Oldham, Thomas (1816–78), geologist, was born 4 May 1816 in Dublin, eldest son of Thomas Oldham of the Grand Canal Co. of Ireland and Margaret Oldham (née Boyd). He was educated privately and then entered TCD, where he graduated BA (1836) and MA (1846). Soon after 1836 he entered the University of Edinburgh, where he attended the geological lectures of Robert Jameson, and also undertook some engineering projects in the city. Two years later he was employed by the ordnance survey under Joseph Ellison Portlock (qv) on the survey of Londonderry. His early publications in Ireland included papers on the temperature gradients in mines, on some carboniferous trilobites, and on the rocks at Bray Head, south of Dublin. There in 1840 he discovered unusual radiating and fan-shaped markings in the Cambrian slates. He officially reported these in 1844 and they were named Oldhamia in his honour by the palaeontologist Edward Forbes (1815–54) in 1848. For many years these trace fossils were thought to be the earliest examples of life on earth.

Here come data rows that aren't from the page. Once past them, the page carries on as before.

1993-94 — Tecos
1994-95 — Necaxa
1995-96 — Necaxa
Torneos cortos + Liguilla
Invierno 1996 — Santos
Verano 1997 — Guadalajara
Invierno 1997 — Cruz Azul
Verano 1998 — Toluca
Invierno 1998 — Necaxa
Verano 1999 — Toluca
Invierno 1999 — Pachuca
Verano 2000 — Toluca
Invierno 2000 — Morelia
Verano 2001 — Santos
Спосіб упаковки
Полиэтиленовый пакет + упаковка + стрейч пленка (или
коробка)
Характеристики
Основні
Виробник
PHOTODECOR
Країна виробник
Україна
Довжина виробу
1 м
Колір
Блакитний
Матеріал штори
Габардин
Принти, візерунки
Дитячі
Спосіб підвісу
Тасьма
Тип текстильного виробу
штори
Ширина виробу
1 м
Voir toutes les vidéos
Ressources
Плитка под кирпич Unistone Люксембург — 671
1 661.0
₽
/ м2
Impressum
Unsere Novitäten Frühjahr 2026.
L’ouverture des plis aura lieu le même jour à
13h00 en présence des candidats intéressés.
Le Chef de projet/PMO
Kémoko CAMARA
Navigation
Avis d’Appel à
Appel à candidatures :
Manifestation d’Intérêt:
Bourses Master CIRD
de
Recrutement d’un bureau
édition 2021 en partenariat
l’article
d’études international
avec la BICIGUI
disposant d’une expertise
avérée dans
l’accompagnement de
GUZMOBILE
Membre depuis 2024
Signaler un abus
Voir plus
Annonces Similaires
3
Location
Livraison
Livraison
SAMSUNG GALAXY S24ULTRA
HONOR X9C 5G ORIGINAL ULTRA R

In 1843 Oldham was appointed curator and assistant secretary of the Geological Society of Dublin. He spent much of his time enhancing the holdings of the society's museum, which was housed in the custom house in Dublin, through his own collecting. In 1844 he returned to TCD as assistant to the professor of civil engineering, and in 1845 was appointed professor of geology, and also in that year local director of the geological survey of Ireland. He was elected a fellow of the Geological Society of London (1843) and FRS (1848), and served as president of the Geological Society of Dublin 1848–50. In 1846 he embarked with his officers on an ambitious programme of the geological mapping of Ireland, first producing a map of Co. Wicklow. Eventually in 1890, long after Oldham had departed Ireland's shores and indeed this life, the programme was completed.

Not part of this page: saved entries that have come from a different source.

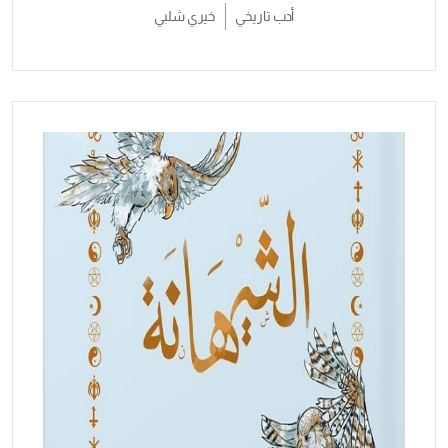
أدب تاريخي
خيري شلبي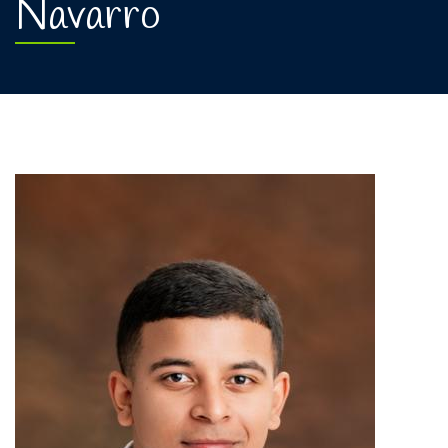
Navarro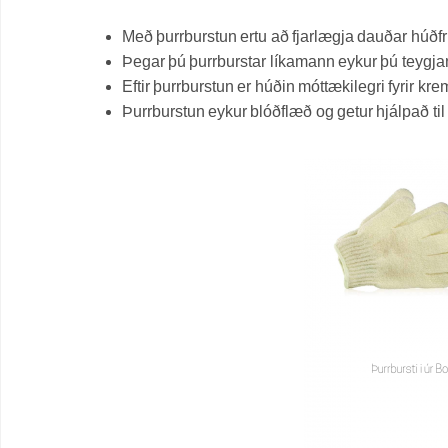
Með þurrburstun ertu að fjarlægja dauðar húðfr
Þegar þú þurrburstar líkamann eykur þú teygjan
Eftir þurrburstun er húðin móttækilegri fyrir k
Þurrburstun eykur blóðflæð og getur hjálpað t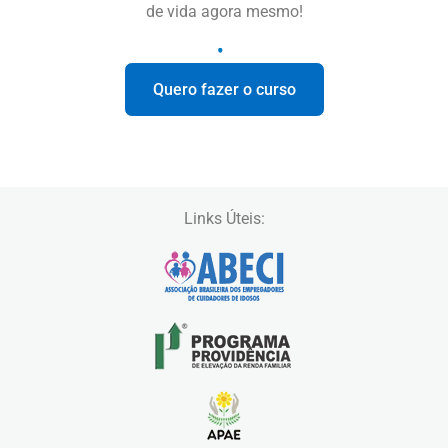
de vida agora mesmo!
Quero fazer o curso
Links Úteis: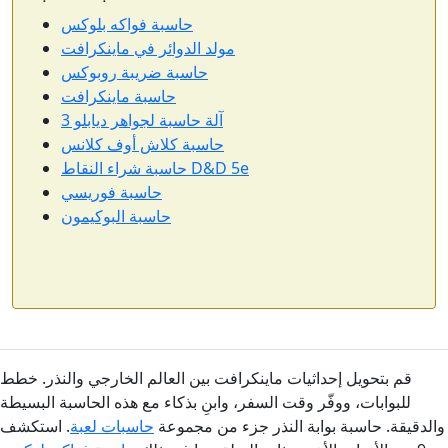
حاسبة فواكه بلوكس
مولد الدوائر في ماينكرافت
حاسبة ضريبة روبوكس
حاسبة ماينكرافت
آلة حاسبة لجواهر ديابلو 3
حاسبة كلاش أوف كلانس
حاسبة شراء النقاط D&D 5e
حاسبة فوريسي
حاسبة البوكيمون
قم بتحويل إحداثيات ماينكرافت بين العالم الخارجي والنذر. خطط
للبوابات، ووفّر وقت السفر، وابنِ بذكاء مع هذه الحاسبة البسيطة
والدقيقة. حاسبة بوابة النذر جزء من مجموعة
حاسبات لعبة
. استكشف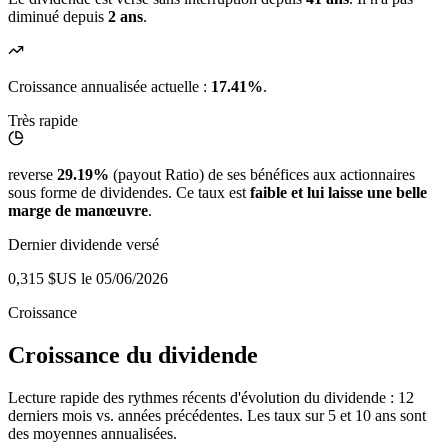
diminué depuis
2 ans
.
Croissance annualisée actuelle :
17.41%
.
Très rapide
reverse
29.19%
(payout Ratio) de ses bénéfices aux actionnaires
sous forme de dividendes. Ce taux est
faible et lui laisse une belle
marge de manœuvre
.
Dernier dividende versé
0,315 $US
le 05/06/2026
Croissance
Croissance du dividende
Lecture rapide des rythmes récents d'évolution du dividende : 12
derniers mois vs. années précédentes. Les taux sur 5 et 10 ans sont
des moyennes annualisées.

In 1850 he was appointed the first superintendent (later designated director) of the geological survey of India. In India he employed a staff of about twelve geologists, including his younger brother Charles Aemilius Oldham (1831–69), who between them in the first decade mapped the geology of much of Bengal and central India – an area twice that of Britain. His Indian publications concentrated on determining the coal resources of the subcontinent; at least sixteen papers on the subject were published by him in the survey's Memoirs, and he also produced monographs on the important fossil plant faunas of the Rajmahal Hills. On the grounds of poor health Oldham resigned his Indian position in 1876 and retired to Rugby, England. He received a gold medal for his work from the emperor of Austria in 1873, and the Royal Medal from the Royal Society in 1875. He died in Rugby 17 July 1878. He married (17 October 1850), at St Peter's, Dublin, Louisa Matilda Dixon of Liverpool; they had five sons and one daughter.

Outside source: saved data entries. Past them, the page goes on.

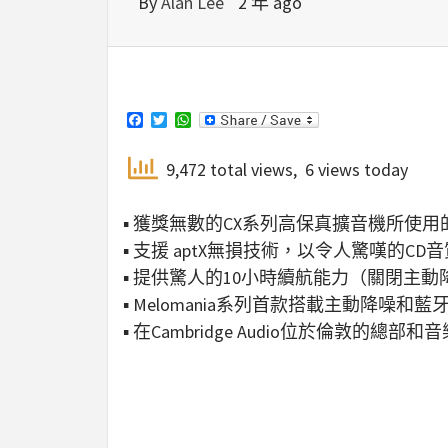
By
Alan Lee
2 年 ago
Facebook
Twitter
WhatsApp
9,472 total views, 6 views today
▪ 獲獎無數的CX系列高保真擴音機所使用的A
▪ 支援 aptX無損技術，以令人驚嘆的
▪ 提供驚人的10小時續航能力（關閉主
▪ Melomania系列首款搭載主動降噪和藍牙 
▪ 在Cambridge Audio位於倫敦的總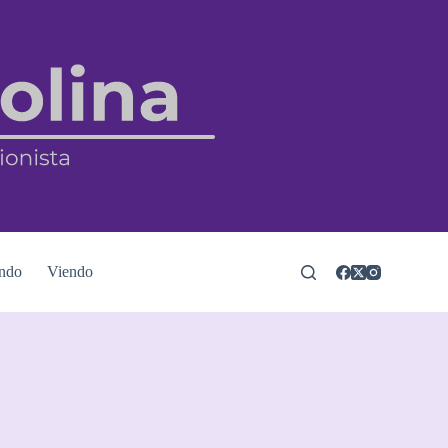
ndo
Viendo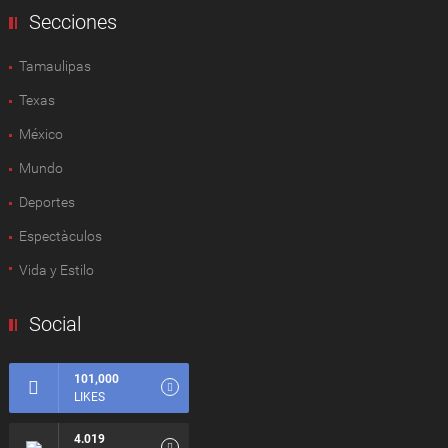
Secciones
Tamaulipas
Texas
México
Mundo
Deportes
Espectàculos
Vida y Estilo
Social
101,000
LIKES
4.019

Their third son, Richard Dixon Oldham (1858–1936), geologist and seismologist, was born 31 July 1858 in Rugby, and was educated there and at the Royal School of Mines in London. He joined the geological survey of India in 1879, following in the footsteps of his father and his uncle Charles Aemilius. In India Richard Oldham carried out extensive fieldwork in the Himalayas, in the desert of Rajputana, where he prospected for coal, in the Andaman Islands, and in Burma. He wrote over seventy papers on Indian geology, including the second edition of the Manual of the geology of India (1893), and served as director of the survey from 1896 to 1897. On 12 July 1897 a catastrophic earthquake shook Assam and many lives were lost. Following this, Oldham headed an investigation that led him to important seismological conclusions, which remain his greatest contribution to geology. While the existence of seismic waves was already known, Oldham in 1900 distinguished three types produced by earthquakes: now known as P (compressional), S (shear), and L (Love) waves. The former two pass through the Earth while the latter travel around it. He retired in 1903 suffering from the tropical disease sprue, and returned to live in Britain and France, between which he divided his time. In retirement he studied the changes that had affected the Rhône delta since Roman times. In 1906 he showed, from arrival patterns of waves from various earthquakes, that the earth had a core (its existence had been suspected), which he thought was liquid. It was later shown to be composed of iron and nickel, having a solid centre surrounded by a liquid portion. He received the Lyell medal of the Geological Society of London in 1911, and served as president of the society 1920–22. He was FRS (1911) and honorary fellow of the Imperial College of Science, London (1931). Oldham never married, and he died 15 July 1936 at the Gwalia Hotel, Llandrindod Wells, Wales.